I received the Rokinon 76mm reflector telescope as a Christmas gift from my wife and I have been very pleased with it. I asked for a telescope because I thought it would be fun to have one so my 5 year old son and I could use it to look at the moon now and then but I didn't know anything about telescopes at the time so I told her to surprise me. Fortunately, she made a good choice, and since then I've come to really get into amateur astronomy and have learned a lot more about telescopes (I've purchased three others now).
It's very easy to set up and use. It didn't come with much in the way of instructions but it's really not that complicated and took less than 10 minutes to assemble.The Alt-Az mount is user friendly for beginners. The optics on the scope are good and it comes with decent beginner eyepieces. Many other scopes in this size/price range come with pretty crummy Huygens (H or MH) or Ramsden (R or SR) eyepieces with small fields of view, but the Super 25 and Super 10 eyepieces this comes with appear to be either Kelner (K) or Modified Achromat (MA) designs that have sharp, wide views. With the included 2x barlow lens they cover the full range of useful magnifications (28x, 56x, 70x, and 140x) for the telescope. Many others in this size/price range come with useless SR 4 eyepieces that provide too much magnification and result in dim, grainy images.
The supplied 5x24 finderscope is also serviceable and is easy to use. I upgraded to a better finderscope mount with more holder screws to keep the finder aligned better, but that's a cheap, easy upgrade. It's also easy to pick up better eyepieces, which aren't a bad investment since you can use them with future telescopes if you choose to upgrade down the road as well. I now mostly use a 26mm Erfle, a 17mm Ploessl, and a 10mm Ploessl with a 3x barlow for the 17mm and the 2x barlow with the 10mm.
The tripod and mount are pretty solid, relatively speaking. They're better than many other similarly priced and sized telescopes. While there is some vibration when you bump the scope or adjust the focuser it's pretty mild compared to most entry-level scopes and you get used to it pretty quickly. Once you get the bolts that hold the tube to the mount with just the right amount of tension the scope moves easily and stays where you put it without needing the fine vertical adjustment knob/lock to hold it in place. The presence of the adjuster seems to help dampen vibrations so I wouldn't recommend removing it even if you aren't using it. The nice thing about the reflector scope compared with a similar refractor is that the eyepiece stays at pretty close to the same height no matter where the scope is pointed, which makes observing while sitting in a folding camping chair easy since you don't have to adjust the tripod to be taller or shorter.

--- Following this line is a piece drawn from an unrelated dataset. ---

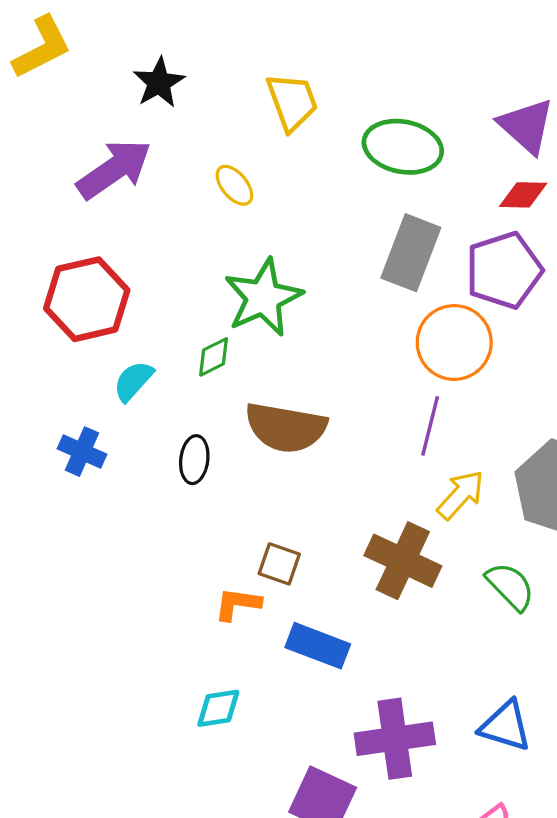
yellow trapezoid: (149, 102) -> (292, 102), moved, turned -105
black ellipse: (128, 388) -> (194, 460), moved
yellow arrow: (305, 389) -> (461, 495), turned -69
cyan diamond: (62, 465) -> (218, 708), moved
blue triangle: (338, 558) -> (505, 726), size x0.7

One thing the scope needs but didn't come with is some sort of collimation device. My scope came with decently collimated mirrors but they do need adjustment now and then. I bought an inexpensive, short Cheshire eyepiece and that works well. It took quite a while to get the scope collimated the first few times but once I got the hang of it I got much faster. It's intimidating at first but really not a big deal in the end. The mirror isn't center marked, but that wasn't hard to do. There are plenty of helpful videos on the internet for center-marking and collimation.
I've been very pleased with what all I've been able to see with the scope. It's got enough light gathering power that it's clearly not a toy, but it's still lightweight and easy to carry around and use. With my copy of "Turn Left at Orion" I've been able to find dozens of open clusters, globular clusters, nebulae, galaxies, and multiple star systems to split . My biggest problem is that with the amount of light pollution in my area many of the dimmer objects are just out of the telescope's reach, so to see a lot of things I need to either go somewhere with darker skies or else I need a bigger scope with more aperture. Thus, the only drawback to this telescope is that if you really get into astronomy you'll outgrow it in a few months.
On the other hand, many other beginner telescopes come with lousy eyepieces that are too powerful for the scope and with such wobbly tripods that they are an ordeal to use and stifle the interest of all but the most determined new stargazers. This one doesn't do that. As long as it's used within its limitations (you aren't going to see Pluto or the Horsehead Nebula for instance) it's a pretty frustration-free telescope and an affordable way to find out whether you're going to have lasting interest in the hobby (I say affordable... the price seems to fluctuate a bit on Amazon). Even after upgrading you'll still want to hang onto this one as a grab 'n' go scope for when you don't want to take the time to set up a bigger, heavier telescope. I'm never getting rid of mine.